I’m pretty sure that long road trips play games with my
head and make me reminisce about the good ol’ days from my past when everything
was so much simpler. That’s what happens when you stumble on to a 90’s hits
playlist on Spotify somewhere in between Scipio and Beaver.
For full effect, download “Walking on Broken Glass” by Annie Lennox, and play at maximum volume throughout the duration of this post.
And why did I choose that symphony you may ask? Because it is the theme song
that epitomizes the decade I miss with a passion.
I never thought I would ever say the phrase “Back in my
day”. That’s just an expression usually designated for someone who keeps their
teeth in jars of Alka Seltzer and is legitimately looking forward to buying a
new pack of diapers for themselves, but needless to say,” back in my day”, life
was just awesome. True story, it really was. Back in my day things were so much
simpler. Back in my day we had professional
basketball players who made blockbuster movies with an all-star cast of
cartoons and Bill Murray instead of idiot sports icons who cheated on or hit
their wives in open public.
You see kids I grew up in a decade called the 90’s. Not
to be confused with the 80’s, which was a neon concoction of Jennifer Grey
movies, Teddy Ruxpin, and hairspray. Ask my Mom, the 80’s was an ugly time in
all of our lives. The 90’s is also much different from the dreaded 00’s. How do
you even say those numbers correctly anyway? The 00’s was a bunch of TRL reruns
and Razr phones soaked in pictures of Paris Hilton. The 90’s were, well the 90’s
were just perfect. All the way from the pilot episode of The Simpsons to the introduction
of Napster and every single Goosebumps novel and slap bracelet in between. The
90’s was ten years of magic doused in Surge.
The 90’s was a decade of book covers and Bill Nye.
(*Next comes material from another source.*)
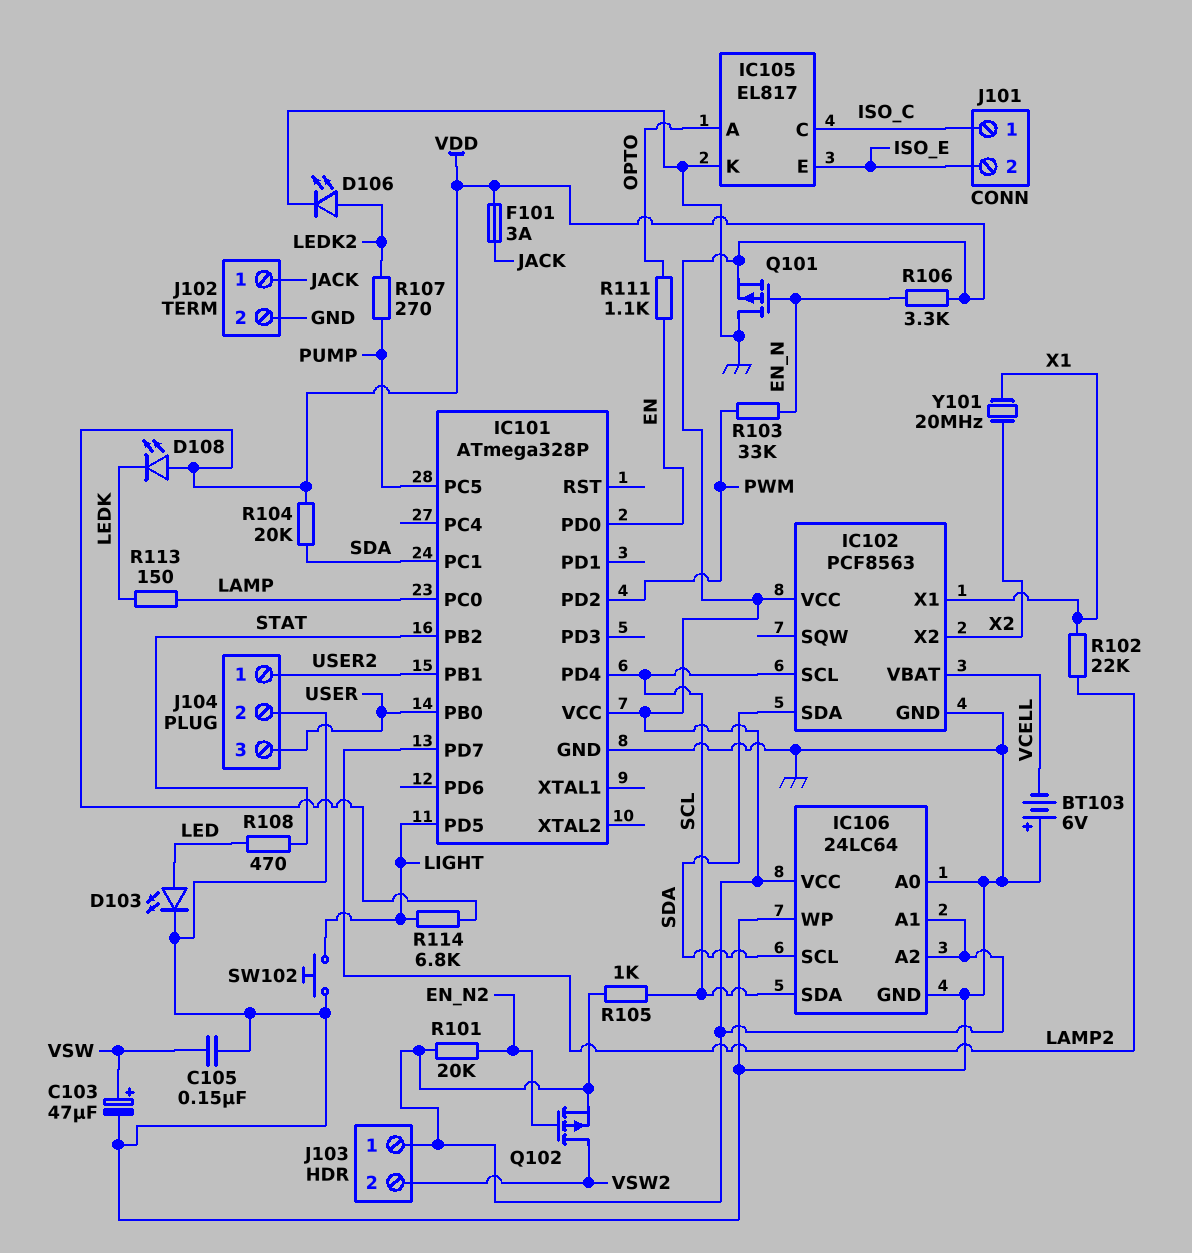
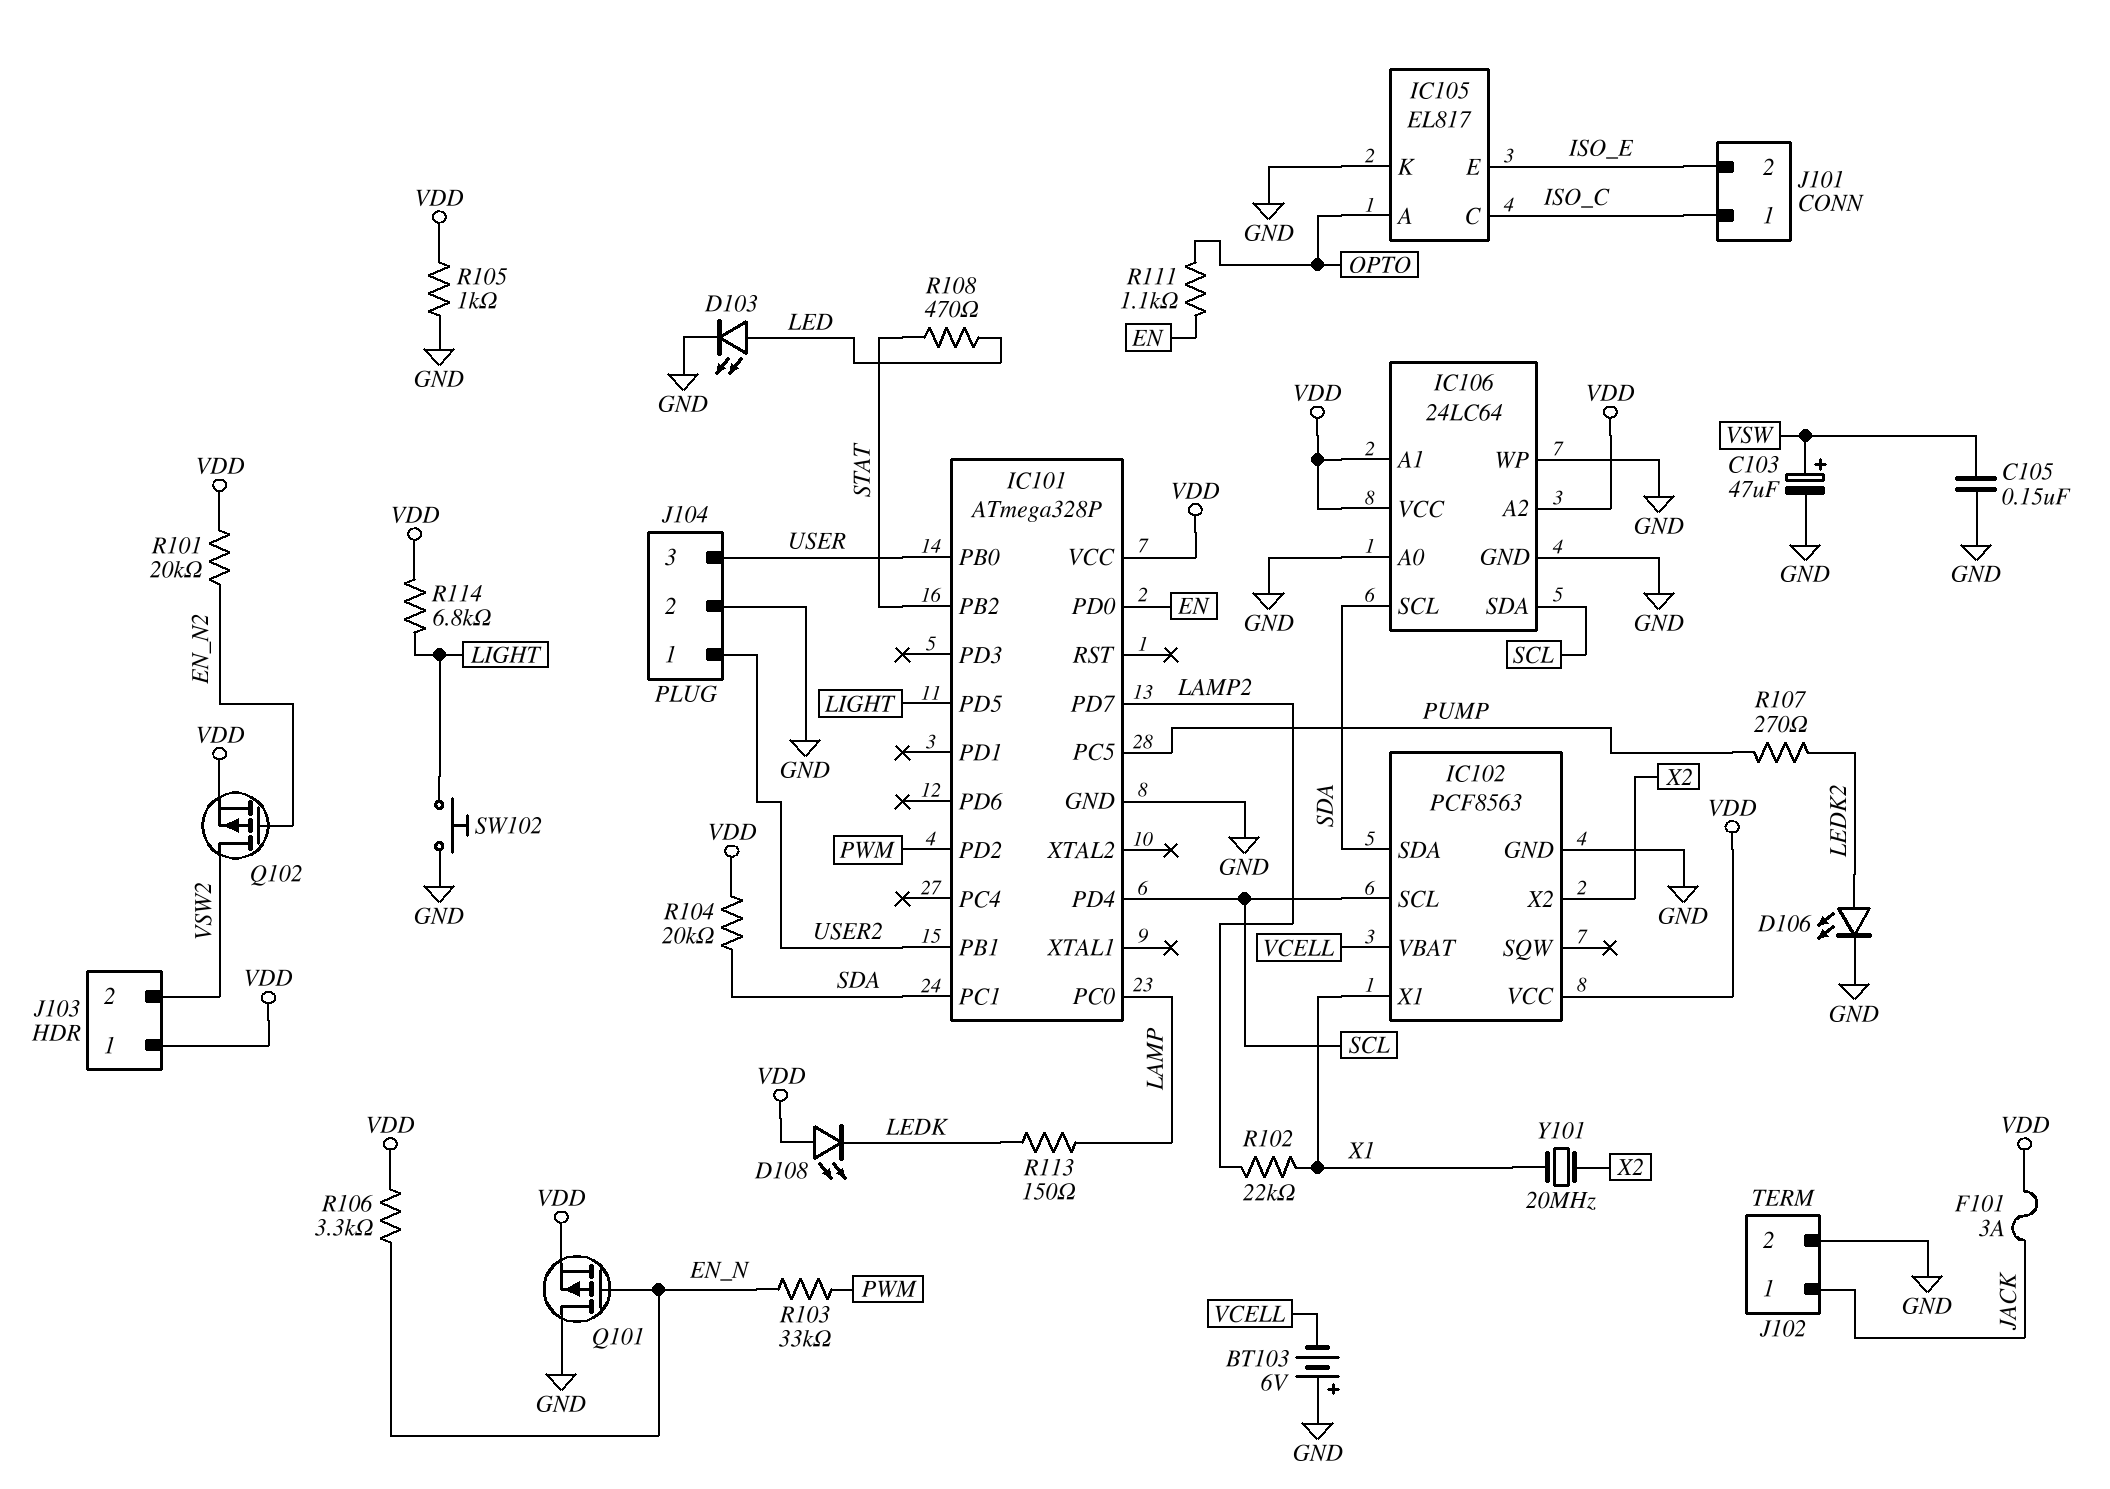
R105: 1k (SCL, VDD) -> 1k (GND, VDD)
Birkenstocks and boy bands. The 90’s owned one-hit wonders. Lou Bega,
Chumbawamba, Sisqo, Deep Blue Something, The Rembrandts, Harvey Danger, the
list could go on for miles. How many of us have cried to The Verve’s rendition
of “Bittersweet Symphony”? It was a decade
where our own version of Spotify was when we made personal mixtapes by calling
the local radio stations and requesting our favorite songs and then hitting the
red record button on our stereo right when the guitar started to come on over
the DJ’s voice. Yeah, mixtapes kids. We
invented mixtapes. A true sign that you actually cared for another person.
90’s kids were so much more responsible in our youth. We
were more organized and productive. We were taught the principles of marriage, career,
financial, and family planning with sheets of paper with the letters M.A.S.H.
boldly scribbled at the top. We wrote out, folded and gave notes to our crushes
instead of just sending them a measly text message. Our lives weren’t dictated
by social media distractions in the palms of our hands. The 90’s were the days
when we could figure out what someone was thinking simply by asking them a
question about their life, instead of stalking their Twitter feed or liking a
bunch of pictures from their album. The 90’s was when the dial-up connection on
our home PC’s was so mind-numbingly slow that we actually went outside in our
backyards and made up our own characters and storylines.
Things have changed. Life is much more harsh, more
severe. The envelope has been pushed to its limits. Heck, when I was a
freshman my Dad once broke a Blink-182 CD because he didn’t like the fact that
it had a picture of a bunch of guys standing around in their underwear. Have you
heard Pitbull, watched Chris Brown, or seen any of the Maroon 5 album covers?
They make Mark, Tom, and Travis look like Saints. The 90’s was just so much more
smooth. Heck, the worst public offense was our President lying through his
teeth about having an affair with his secretary. Ok, never mind. That was kind of messed up.
But we still love the saxophone-playing senator from Arkansas anyway.
Skee-Lo put it best with his one-hit wonder “I Wish”. I wish
we still had the 90’s. I wish we still had bubble tape, Koosh balls, Oregon
Trail and those little pencils that had like seven different pieces of lead all
stacked on top of each other. I wish we had T.G.I.F. and Saturday morning cartoons.
I wish I could keep all my work papers in a Trapper Keeper and go home and try
to figure out where Carmen Sandiego really was hiding. I wish Macaulay Culkin
would keep slapping his face, and I could roll one pant leg up to my knee. I
wish I was a little bit taller. I wish I was a baller. I wish I had a girl who
looked good, I would call her.
Cue rabbit in a hat, with a bat, and six-four impala.